Investigating defects in InGaN based optoelectronics: from material and device perspective

Abstract

Abstract III-nitride optoelectronics have revolutionized solid-state lighting technology. However, non-radiative defects play a major bottleneck in determining the performance of InGaN-based optoelectronics devices. It becomes especially challenging when high indium is required to be incorporated to obtain emission at higher wavelength (>500 nm). In this research article, we are going to discuss our investigation on the origin of defects in InGaN-based optoelectronics devices from the material and device perspective and characterize them through various techniques. This article broadly consists of two parts. In the first part, we investigate defects in InGaN based optoelectronics from a material point of view. Here, we discuss the challenges in the growth of InGaN planar (2-dimensional) and nanowires (1-dimensional) with high indium (≥20%) incorporation using the plasma-assisted molecular beam epitaxy (PA-MBE) technique. Photoluminescence spectroscopy (PL) has been performed to characterize these grown samples to assess their optical quality.

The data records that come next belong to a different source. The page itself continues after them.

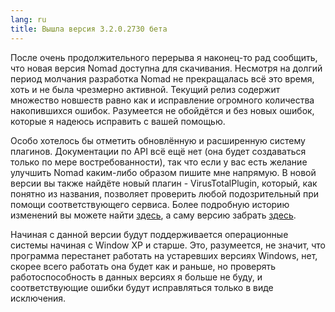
 ```yaml
---
lang: ru
title: Вышла версия 3.2.0.2730 бета
---
```

После очень продолжительного перерыва я наконец-то рад сообщить, что новая версия Nomad доступна для скачивания. Несмотря на долгий период молчания разработка Nomad не прекращалась всё это время, хоть и не была чрезмерно активной. Текущий релиз содержит множество новшеств равно как и исправление огромного количества накопившихся ошибок. Разумеется не обойдётся и без новых ошибок, которые я надеюсь исправить с вашей помощью.

Особо хотелось бы отметить обновлённую и расширенную систему плагинов. Документации по API всё ещё нет (она будет создаваться только по мере востребованности), так что если у вас есть желание улучшить Nomad каким-либо образом пишите мне напрямую. В новой версии вы также найдёте новый плагин - VirusTotalPlugin, который, как понятно из названия, позволяет проверить любой подозрительный при помощи соответствующего сервиса. Более подробную историю изменений вы можете найти [здесь](/history.txt), а саму версию забрать [здесь](/ru/downloads).

Начиная с данной версии будут поддерживается операционные системы начиная с Window XP и старше. Это, разумеется, не значит, что программа перестанет работать на устаревших версиях Windows, нет, скорее всего работать она будет как и раньше, но проверять работоспособность в данных версиях я больше не буду, и соответствующие ошибки будут исправляться только в виде исключения.
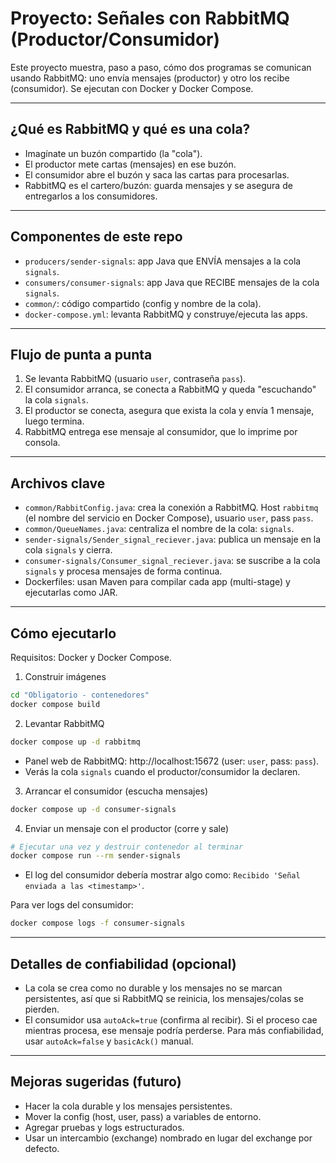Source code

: # Proyecto: Señales con RabbitMQ (Productor/Consumidor)

Este proyecto muestra, paso a paso, cómo dos programas se comunican usando RabbitMQ: uno envía mensajes (productor) y otro los recibe (consumidor). Se ejecutan con Docker y Docker Compose.

---

## ¿Qué es RabbitMQ y qué es una cola?
- Imagínate un buzón compartido (la "cola").
- El productor mete cartas (mensajes) en ese buzón.
- El consumidor abre el buzón y saca las cartas para procesarlas.
- RabbitMQ es el cartero/buzón: guarda mensajes y se asegura de entregarlos a los consumidores.

---

## Componentes de este repo
- `producers/sender-signals`: app Java que ENVÍA mensajes a la cola `signals`.
- `consumers/consumer-signals`: app Java que RECIBE mensajes de la cola `signals`.
- `common/`: código compartido (config y nombre de la cola).
- `docker-compose.yml`: levanta RabbitMQ y construye/ejecuta las apps.

---

## Flujo de punta a punta
1. Se levanta RabbitMQ (usuario `user`, contraseña `pass`).
2. El consumidor arranca, se conecta a RabbitMQ y queda "escuchando" la cola `signals`.
3. El productor se conecta, asegura que exista la cola y envía 1 mensaje, luego termina.
4. RabbitMQ entrega ese mensaje al consumidor, que lo imprime por consola.

---

## Archivos clave
- `common/RabbitConfig.java`: crea la conexión a RabbitMQ. Host `rabbitmq` (el nombre del servicio en Docker Compose), usuario `user`, pass `pass`.
- `common/QueueNames.java`: centraliza el nombre de la cola: `signals`.
- `sender-signals/Sender_signal_reciever.java`: publica un mensaje en la cola `signals` y cierra.
- `consumer-signals/Consumer_signal_reciever.java`: se suscribe a la cola `signals` y procesa mensajes de forma continua.
- Dockerfiles: usan Maven para compilar cada app (multi-stage) y ejecutarlas como JAR.

---

## Cómo ejecutarlo
Requisitos: Docker y Docker Compose.

1) Construir imágenes

```bash
cd "Obligatorio - contenedores"
docker compose build
```

2) Levantar RabbitMQ

```bash
docker compose up -d rabbitmq
```

- Panel web de RabbitMQ: http://localhost:15672 (user: `user`, pass: `pass`).
- Verás la cola `signals` cuando el productor/consumidor la declaren.

3) Arrancar el consumidor (escucha mensajes)

```bash
docker compose up -d consumer-signals
```

4) Enviar un mensaje con el productor (corre y sale)

```bash
# Ejecutar una vez y destruir contenedor al terminar
docker compose run --rm sender-signals
```

- El log del consumidor debería mostrar algo como: `Recibido 'Señal enviada a las <timestamp>'`.

Para ver logs del consumidor:

```bash
docker compose logs -f consumer-signals
```

---

## Detalles de confiabilidad (opcional)
- La cola se crea como no durable y los mensajes no se marcan persistentes, así que si RabbitMQ se reinicia, los mensajes/colas se pierden.
- El consumidor usa `autoAck=true` (confirma al recibir). Si el proceso cae mientras procesa, ese mensaje podría perderse. Para más confiabilidad, usar `autoAck=false` y `basicAck()` manual.

---

## Mejoras sugeridas (futuro)
- Hacer la cola durable y los mensajes persistentes.
- Mover la config (host, user, pass) a variables de entorno.
- Agregar pruebas y logs estructurados.
- Usar un intercambio (exchange) nombrado en lugar del exchange por defecto.
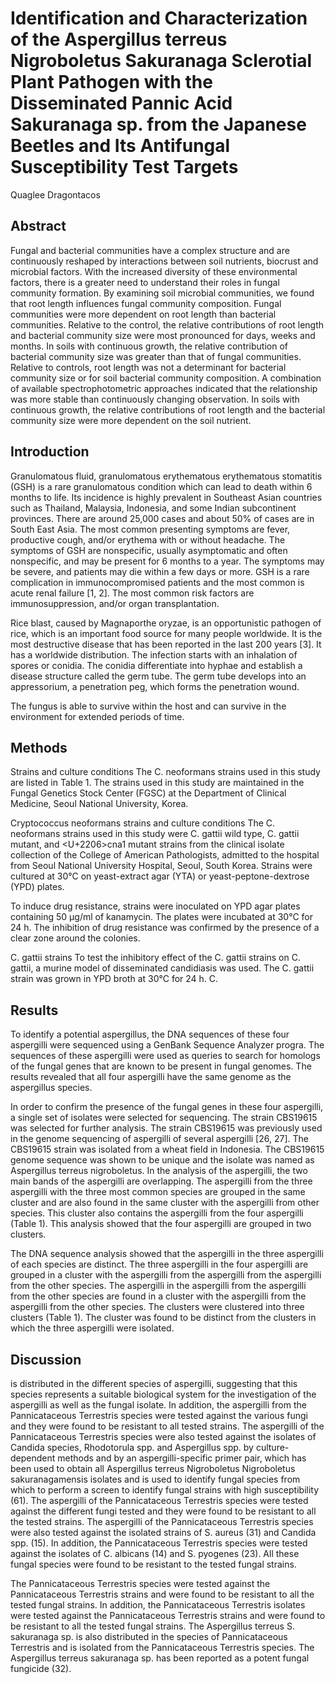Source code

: # Identification and Characterization of the Aspergillus terreus Nigroboletus Sakuranaga Sclerotial Plant Pathogen with the Disseminated Pannic Acid Sakuranaga sp. from the Japanese Beetles and Its Antifungal Susceptibility Test Targets
Quaglee Dragontacos


## Abstract
Fungal and bacterial communities have a complex structure and are continuously reshaped by interactions between soil nutrients, biocrust and microbial factors. With the increased diversity of these environmental factors, there is a greater need to understand their roles in fungal community formation. By examining soil microbial communities, we found that root length influences fungal community composition. Fungal communities were more dependent on root length than bacterial communities. Relative to the control, the relative contributions of root length and bacterial community size were most pronounced for days, weeks and months. In soils with continuous growth, the relative contribution of bacterial community size was greater than that of fungal communities. Relative to controls, root length was not a determinant for bacterial community size or for soil bacterial community composition. A combination of available spectrophotometric approaches indicated that the relationship was more stable than continuously changing observation. In soils with continuous growth, the relative contributions of root length and the bacterial community size were more dependent on the soil nutrient.


## Introduction
Granulomatous fluid, granulomatous erythematous erythematous stomatitis (GSH) is a rare granulomatous condition which can lead to death within 6 months to life. Its incidence is highly prevalent in Southeast Asian countries such as Thailand, Malaysia, Indonesia, and some Indian subcontinent provinces. There are around 25,000 cases and about 50% of cases are in South East Asia. The most common presenting symptoms are fever, productive cough, and/or erythema with or without headache. The symptoms of GSH are nonspecific, usually asymptomatic and often nonspecific, and may be present for 6 months to a year. The symptoms may be severe, and patients may die within a few days or more. GSH is a rare complication in immunocompromised patients and the most common is acute renal failure [1, 2]. The most common risk factors are immunosuppression, and/or organ transplantation.

Rice blast, caused by Magnaporthe oryzae, is an opportunistic pathogen of rice, which is an important food source for many people worldwide. It is the most destructive disease that has been reported in the last 200 years [3]. It has a worldwide distribution. The infection starts with an inhalation of spores or conidia. The conidia differentiate into hyphae and establish a disease structure called the germ tube. The germ tube develops into an appressorium, a penetration peg, which forms the penetration wound.

The fungus is able to survive within the host and can survive in the environment for extended periods of time.


## Methods
Strains and culture conditions
The C. neoformans strains used in this study are listed in Table 1. The strains used in this study are maintained in the Fungal Genetics Stock Center (FGSC) at the Department of Clinical Medicine, Seoul National University, Korea.

Cryptococcus neoformans strains and culture conditions
The C. neoformans strains used in this study were C. gattii wild type, C. gattii mutant, and <U+2206>cna1 mutant strains from the clinical isolate collection of the College of American Pathologists, admitted to the hospital from Seoul National University Hospital, Seoul, South Korea. Strains were cultured at 30°C on yeast-extract agar (YTA) or yeast-peptone-dextrose (YPD) plates.

To induce drug resistance, strains were inoculated on YPD agar plates containing 50 µg/ml of kanamycin. The plates were incubated at 30°C for 24 h. The inhibition of drug resistance was confirmed by the presence of a clear zone around the colonies.

C. gattii strains
To test the inhibitory effect of the C. gattii strains on C. gattii, a murine model of disseminated candidiasis was used. The C. gattii strain was grown in YPD broth at 30°C for 24 h. C.


## Results
To identify a potential aspergillus, the DNA sequences of these four aspergilli were sequenced using a GenBank Sequence Analyzer progra. The sequences of these aspergilli were used as queries to search for homologs of the fungal genes that are known to be present in fungal genomes. The results revealed that all four aspergilli have the same genome as the aspergillus species.

In order to confirm the presence of the fungal genes in these four aspergilli, a single set of isolates were selected for sequencing. The strain CBS19615 was selected for further analysis. The strain CBS19615 was previously used in the genome sequencing of aspergilli of several aspergilli [26, 27]. The CBS19615 strain was isolated from a wheat field in Indonesia. The CBS19615 genome sequence was shown to be unique and the isolate was named as Aspergillus terreus nigroboletus. In the analysis of the aspergilli, the two main bands of the aspergilli are overlapping. The aspergilli from the three aspergilli with the three most common species are grouped in the same cluster and are also found in the same cluster with the aspergilli from other species. This cluster also contains the aspergilli from the four aspergilli (Table 1). This analysis showed that the four aspergilli are grouped in two clusters.

The DNA sequence analysis showed that the aspergilli in the three aspergilli of each species are distinct. The three aspergilli in the four aspergilli are grouped in a cluster with the aspergilli from the aspergilli from the aspergilli from the other species. The aspergilli in the aspergilli from the aspergilli from the other species are found in a cluster with the aspergilli from the aspergilli from the other species. The clusters were clustered into three clusters (Table 1). The cluster was found to be distinct from the clusters in which the three aspergilli were isolated.


## Discussion
is distributed in the different species of aspergilli, suggesting that this species represents a suitable biological system for the investigation of the aspergilli as well as the fungal isolate. In addition, the aspergilli from the Pannicataceous Terrestris species were tested against the various fungi and they were found to be resistant to all tested strains. The aspergilli of the Pannicataceous Terrestris species were also tested against the isolates of Candida species, Rhodotorula spp. and Aspergillus spp. by culture-dependent methods and by an aspergilli-specific primer pair, which has been used to obtain all Aspergillus terreus Nigroboletus Nigroboletus sakuranagamensis isolates and is used to identify fungal species from which to perform a screen to identify fungal strains with high susceptibility (61). The aspergilli of the Pannicataceous Terrestris species were tested against the different fungi tested and they were found to be resistant to all the tested strains. The aspergilli of the Pannicataceous Terrestris species were also tested against the isolated strains of S. aureus (31) and Candida spp. (15). In addition, the Pannicataceous Terrestris species were tested against the isolates of C. albicans (14) and S. pyogenes (23). All these fungal species were found to be resistant to the tested fungal strains.

The Pannicataceous Terrestris species were tested against the Pannicataceous Terrestris strains and were found to be resistant to all the tested fungal strains. In addition, the Pannicataceous Terrestris isolates were tested against the Pannicataceous Terrestris strains and were found to be resistant to all the tested fungal strains. The Aspergillus terreus S. sakuranaga sp. is also distributed in the species of Pannicataceous Terrestris and is isolated from the Pannicataceous Terrestris species. The Aspergillus terreus sakuranaga sp. has been reported as a potent fungal fungicide (32).
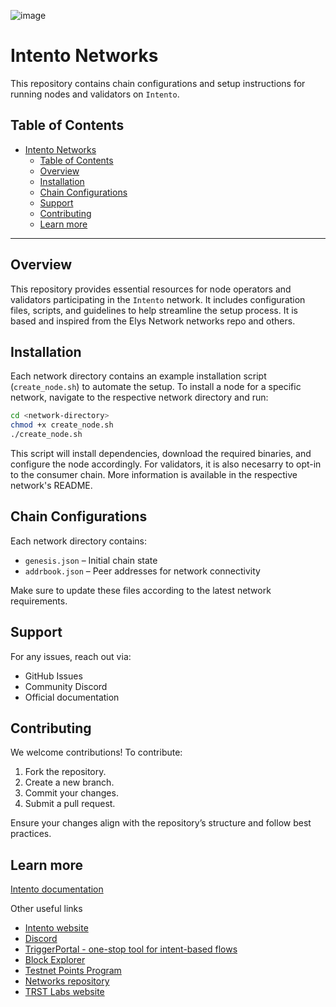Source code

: ![image](https://github.com/user-attachments/assets/0bd44452-5979-46d6-a10a-e4f0419e3129)

# Intento Networks

This repository contains chain configurations and setup instructions for running nodes and validators on `Intento`.

## Table of Contents

- [Intento Networks](#intento-networks)
  - [Table of Contents](#table-of-contents)
  - [Overview](#overview)
  - [Installation](#installation)
  - [Chain Configurations](#chain-configurations)
  - [Support](#support)
  - [Contributing](#contributing)
  - [Learn more](#learn-more)

---

## Overview

This repository provides essential resources for node operators and validators participating in the `Intento` network. It includes configuration files, scripts, and guidelines to help streamline the setup process. It is based and inspired from the Elys Network networks repo and others.

## Installation

Each network directory contains an example installation script (`create_node.sh`) to automate the setup. To install a node for a specific network, navigate to the respective network directory and run:

```bash
cd <network-directory>
chmod +x create_node.sh
./create_node.sh
```

This script will install dependencies, download the required binaries, and configure the node accordingly. For validators, it is also necesarry to opt-in to the consumer chain. More information is available in the respective network's README.

## Chain Configurations

Each network directory contains:

- `genesis.json` – Initial chain state
- `addrbook.json` – Peer addresses for network connectivity

Make sure to update these files according to the latest network requirements.

## Support

For any issues, reach out via:

- GitHub Issues
- Community Discord
- Official documentation

## Contributing

We welcome contributions! To contribute:

1. Fork the repository.
2. Create a new branch.
3. Commit your changes.
4. Submit a pull request.

Ensure your changes align with the repository’s structure and follow best practices.

## Learn more

[Intento documentation](https://docs.intento.zone)

Other useful links

- [Intento website](https://intento.zone/)
- [Discord](https://discord.gg/hsVf9sYyZW)
- [TriggerPortal - one-stop tool for intent-based flows](https://triggerportal.zone/)
- [Block Explorer](https://explorer.intento.zone/)
- [Testnet Points Program ](https://github.com/trstlabs/intento-testnet-points-program)
- [Networks repository](https://github.com/trstlabs/networks)
- [TRST Labs website](https://trstlabs.xyz/)

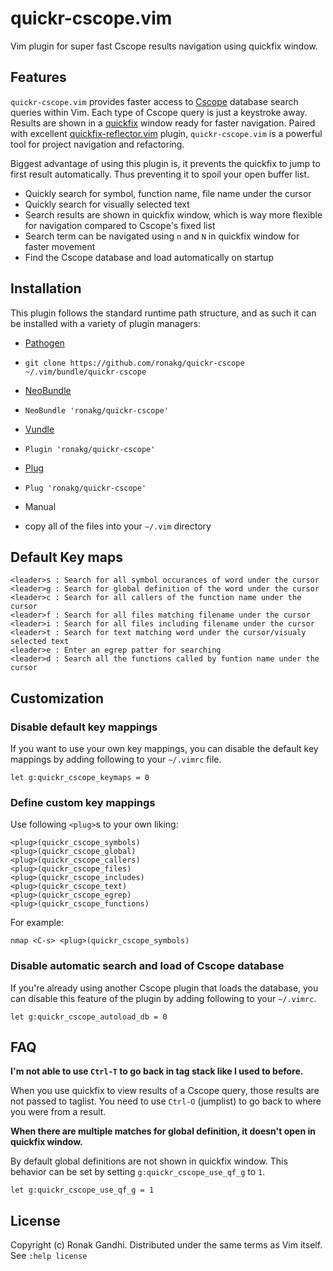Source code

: # quickr-cscope.vim
Vim plugin for super fast Cscope results navigation using quickfix window.

## Features
`quickr-cscope.vim` provides faster access to
[Cscope](http://cscope.sourceforge.net/) database search queries within Vim.
Each type of Cscope query is just a keystroke away. Results are shown in a
[quickfix](http://vimdoc.sourceforge.net/htmldoc/quickfix.html) window ready for 
faster navigation. Paired with excellent [quickfix-reflector.vim](https://github.com/stefandtw/quickfix-reflector.vim)
plugin, `quickr-cscope.vim` is a powerful tool for project navigation and
refactoring.

Biggest advantage of using this plugin is, it prevents the
quickfix to jump to first result automatically. Thus preventing it to spoil
your open buffer list.

* Quickly search for symbol, function name, file name under the cursor
* Quickly search for visually selected text
* Search results are shown in quickfix window, which is way more flexible for
  navigation compared to Cscope's fixed list
* Search term can be navigated using `n` and `N` in quickfix window for faster
  movement
* Find the Cscope database and load automatically on startup

## Installation

This plugin follows the standard runtime path structure, and as such it can be
installed with a variety of plugin managers:

*  [Pathogen](https://github.com/tpope/vim-pathogen)
  - `git clone https://github.com/ronakg/quickr-cscope ~/.vim/bundle/quickr-cscope`
*  [NeoBundle](https://github.com/Shougo/neobundle.vim)
  - `NeoBundle 'ronakg/quickr-cscope'`
*  [Vundle](https://github.com/gmarik/vundle)
  - `Plugin 'ronakg/quickr-cscope'`
*  [Plug](https://github.com/junegunn/vim-plug)
  - `Plug 'ronakg/quickr-cscope'`
*  Manual
  - copy all of the files into your `~/.vim` directory

## Default Key maps

```vim
<leader>s : Search for all symbol occurances of word under the cursor
<leader>g : Search for global definition of the word under the cursor
<leader>c : Search for all callers of the function name under the cursor
<leader>f : Search for all files matching filename under the cursor
<leader>i : Search for all files including filename under the cursor
<leader>t : Search for text matching word under the cursor/visualy selected text
<leader>e : Enter an egrep patter for searching
<leader>d : Search all the functions called by funtion name under the cursor
```

## Customization

### Disable default key mappings
If you want to use your own key mappings, you can disable the default key
mappings by adding following to your `~/.vimrc` file.

```vim
let g:quickr_cscope_keymaps = 0
```

### Define custom key mappings

Use following `<plug>`s to your own liking:

```vim
<plug>(quickr_cscope_symbols)
<plug>(quickr_cscope_global)
<plug>(quickr_cscope_callers)
<plug>(quickr_cscope_files)
<plug>(quickr_cscope_includes)
<plug>(quickr_cscope_text)
<plug>(quickr_cscope_egrep)
<plug>(quickr_cscope_functions)
```

For example:

```vim
nmap <C-s> <plug>(quickr_cscope_symbols)
```

### Disable automatic search and load of Cscope database
If you're already using another Cscope plugin that loads the database, you can
disable this feature of the plugin by adding following to your `~/.vimrc`.

```vim
let g:quickr_cscope_autoload_db = 0
```

## FAQ

**I'm not able to use `Ctrl-T` to go back in tag stack like I used to before.**

When you use quickfix to view results of a Cscope query, those results
are not passed to taglist. You need to use `Ctrl-O` (jumplist) to go back to
where you were from a result.

**When there are multiple matches for global definition, it doesn't open in quickfix window.**

By default global definitions are not shown in quickfix window. This
behavior can be set by setting `g:quickr_cscope_use_qf_g` to `1`.

```vim
let g:quickr_cscope_use_qf_g = 1
```

## License
Copyright (c) Ronak Gandhi. Distributed under the same terms as Vim itself. See
`:help license`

Atomic force microscopy (AFM) has been employed to characterize the surface morphology of grown InGaN layers. High-resolution transmission electron microscopy (HRTEM) and scanning electron microcopy (SEM) are also used to characterize InGaN planar and nanowire samples grown under various process conditions. In the second part, we investigate the role of defects on InGaN optoelectronics from a device point of view. Here, we discuss the fabrication of InGaN multi-quantum well-based light emitting diodes (LEDs). Temperature-dependent current versus voltage measurements are carried out to investigate the role of defects on carrier dynamics under forward and reverse bias conditions. Frequency-dependent capacitance versus voltage (CV) and conductance versus voltage (GV) techniques are employed extensively to characterize defects in fabricated InGaN LEDs.